» **Available data**:
Start of Block

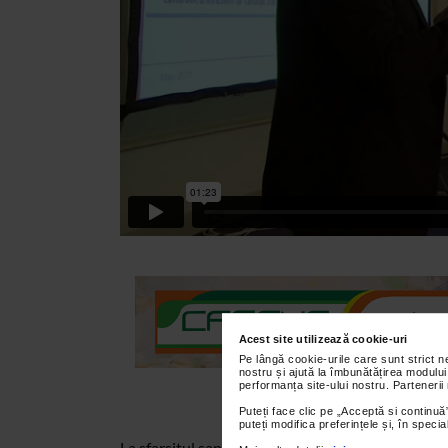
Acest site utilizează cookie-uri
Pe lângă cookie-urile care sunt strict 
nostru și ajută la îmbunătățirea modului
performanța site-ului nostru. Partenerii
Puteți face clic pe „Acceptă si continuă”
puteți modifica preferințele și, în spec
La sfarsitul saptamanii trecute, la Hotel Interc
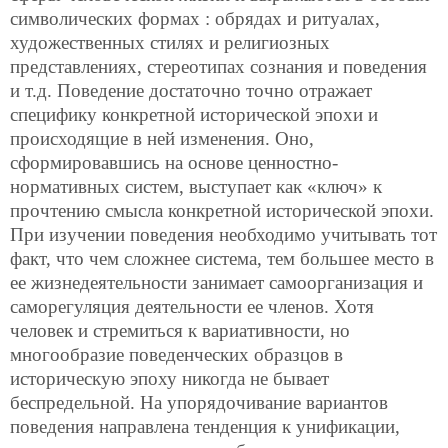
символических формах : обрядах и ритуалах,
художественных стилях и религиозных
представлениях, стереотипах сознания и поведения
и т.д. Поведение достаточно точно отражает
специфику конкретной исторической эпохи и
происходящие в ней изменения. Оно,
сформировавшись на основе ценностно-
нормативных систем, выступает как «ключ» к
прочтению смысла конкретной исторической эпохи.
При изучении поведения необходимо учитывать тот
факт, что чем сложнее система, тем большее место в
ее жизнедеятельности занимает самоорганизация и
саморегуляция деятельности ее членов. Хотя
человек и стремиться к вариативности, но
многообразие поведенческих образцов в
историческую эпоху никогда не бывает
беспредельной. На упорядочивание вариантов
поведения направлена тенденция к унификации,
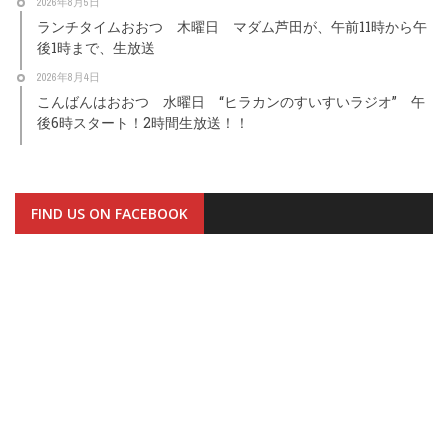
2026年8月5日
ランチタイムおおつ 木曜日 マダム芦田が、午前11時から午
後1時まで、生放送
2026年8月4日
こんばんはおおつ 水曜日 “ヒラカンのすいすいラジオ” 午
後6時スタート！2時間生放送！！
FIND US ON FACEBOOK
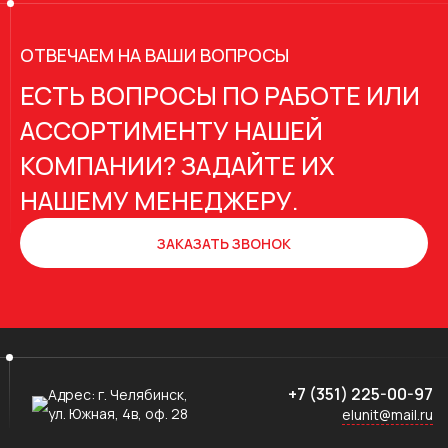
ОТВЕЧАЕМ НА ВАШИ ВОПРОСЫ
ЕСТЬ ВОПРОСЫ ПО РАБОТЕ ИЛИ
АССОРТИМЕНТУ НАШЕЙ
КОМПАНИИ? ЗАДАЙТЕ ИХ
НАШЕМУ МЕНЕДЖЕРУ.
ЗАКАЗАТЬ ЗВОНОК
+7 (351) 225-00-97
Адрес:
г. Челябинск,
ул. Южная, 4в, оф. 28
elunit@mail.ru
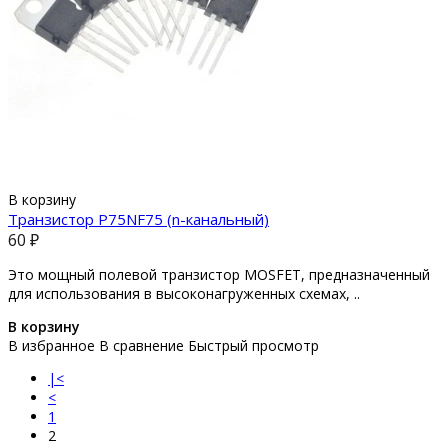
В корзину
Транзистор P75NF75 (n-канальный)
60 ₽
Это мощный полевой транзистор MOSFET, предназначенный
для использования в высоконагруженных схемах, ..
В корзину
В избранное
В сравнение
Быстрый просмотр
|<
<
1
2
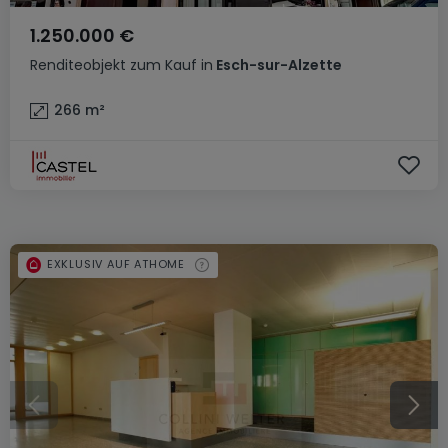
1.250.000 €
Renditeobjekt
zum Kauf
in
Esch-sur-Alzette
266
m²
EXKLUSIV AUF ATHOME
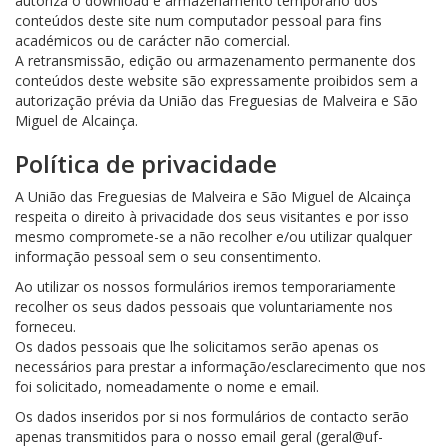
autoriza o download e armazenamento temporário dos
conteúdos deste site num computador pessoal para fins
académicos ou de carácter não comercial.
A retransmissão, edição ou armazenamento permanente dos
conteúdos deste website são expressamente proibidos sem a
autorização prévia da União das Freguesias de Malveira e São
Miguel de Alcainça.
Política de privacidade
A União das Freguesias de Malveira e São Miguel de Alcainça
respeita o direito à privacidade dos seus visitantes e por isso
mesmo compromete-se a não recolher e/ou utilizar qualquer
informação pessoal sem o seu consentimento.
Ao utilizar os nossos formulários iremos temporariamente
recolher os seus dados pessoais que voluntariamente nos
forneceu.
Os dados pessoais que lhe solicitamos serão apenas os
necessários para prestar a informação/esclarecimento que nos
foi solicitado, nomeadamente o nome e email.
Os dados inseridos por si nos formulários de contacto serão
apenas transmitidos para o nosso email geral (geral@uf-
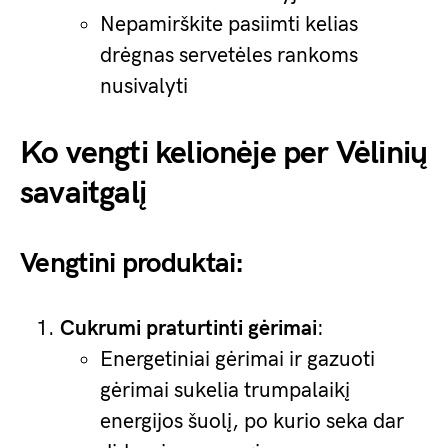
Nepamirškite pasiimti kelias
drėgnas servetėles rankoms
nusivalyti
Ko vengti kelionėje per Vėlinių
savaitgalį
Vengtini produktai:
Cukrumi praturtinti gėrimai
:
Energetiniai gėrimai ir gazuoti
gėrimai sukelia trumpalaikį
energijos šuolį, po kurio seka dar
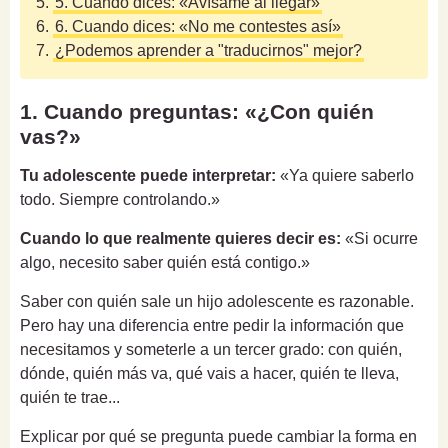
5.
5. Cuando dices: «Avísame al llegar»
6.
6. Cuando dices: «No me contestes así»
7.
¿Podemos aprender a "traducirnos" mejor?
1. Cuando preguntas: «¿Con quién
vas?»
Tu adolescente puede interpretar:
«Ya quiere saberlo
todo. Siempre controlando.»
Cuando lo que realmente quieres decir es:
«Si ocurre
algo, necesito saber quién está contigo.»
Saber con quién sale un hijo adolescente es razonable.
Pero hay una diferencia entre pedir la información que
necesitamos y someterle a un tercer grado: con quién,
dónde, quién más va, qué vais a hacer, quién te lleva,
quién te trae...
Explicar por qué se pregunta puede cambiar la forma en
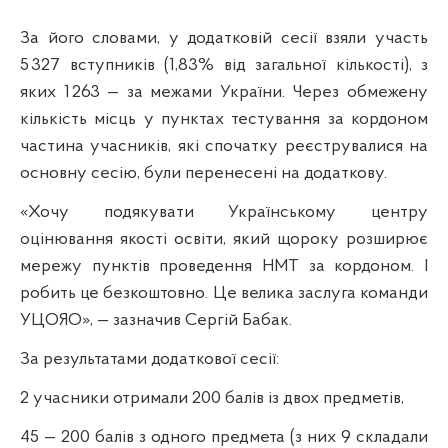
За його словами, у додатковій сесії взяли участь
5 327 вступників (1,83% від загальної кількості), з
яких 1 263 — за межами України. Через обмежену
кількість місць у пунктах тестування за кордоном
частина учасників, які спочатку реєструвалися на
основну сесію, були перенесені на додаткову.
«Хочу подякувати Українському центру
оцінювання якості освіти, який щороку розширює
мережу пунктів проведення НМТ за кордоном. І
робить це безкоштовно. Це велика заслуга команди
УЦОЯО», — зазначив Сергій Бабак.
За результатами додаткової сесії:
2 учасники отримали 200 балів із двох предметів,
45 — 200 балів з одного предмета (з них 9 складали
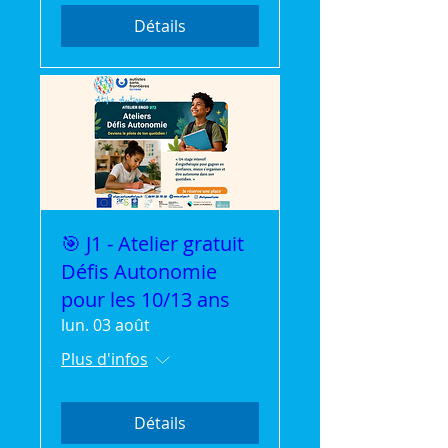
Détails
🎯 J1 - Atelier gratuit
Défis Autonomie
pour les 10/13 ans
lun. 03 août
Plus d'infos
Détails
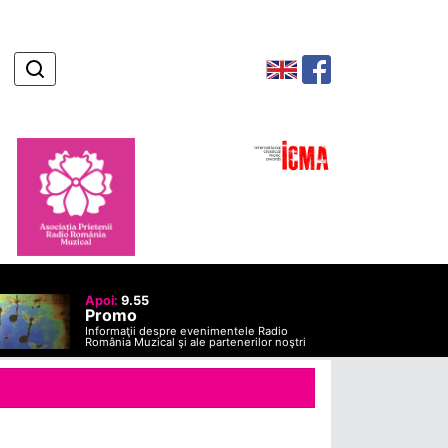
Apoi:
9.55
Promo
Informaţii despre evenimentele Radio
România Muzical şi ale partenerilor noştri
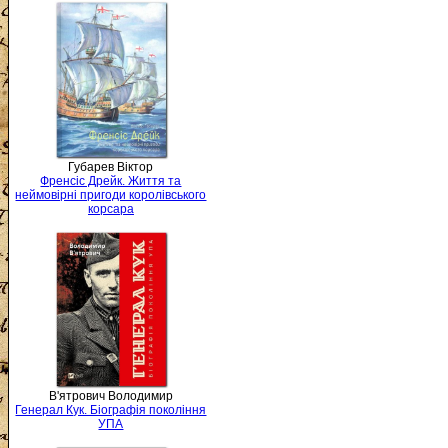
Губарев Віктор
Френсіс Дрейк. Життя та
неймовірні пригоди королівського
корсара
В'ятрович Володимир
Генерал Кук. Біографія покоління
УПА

End of Block

» **What you are asked to do**:
Among the entries above, locate the lines containing "A retransmissão, edição" and "A União das Freguesias de Malveira e São Miguel", and transcribe exactly those two lines and all lines between.

» **Task response**:
A retransmissão, edição ou armazenamento permanente dos
conteúdos deste website são expressamente proibidos sem a
autorização prévia da União das Freguesias de Malveira e São
Miguel de Alcainça.
Política de privacidade
A União das Freguesias de Malveira e São Miguel de Alcainça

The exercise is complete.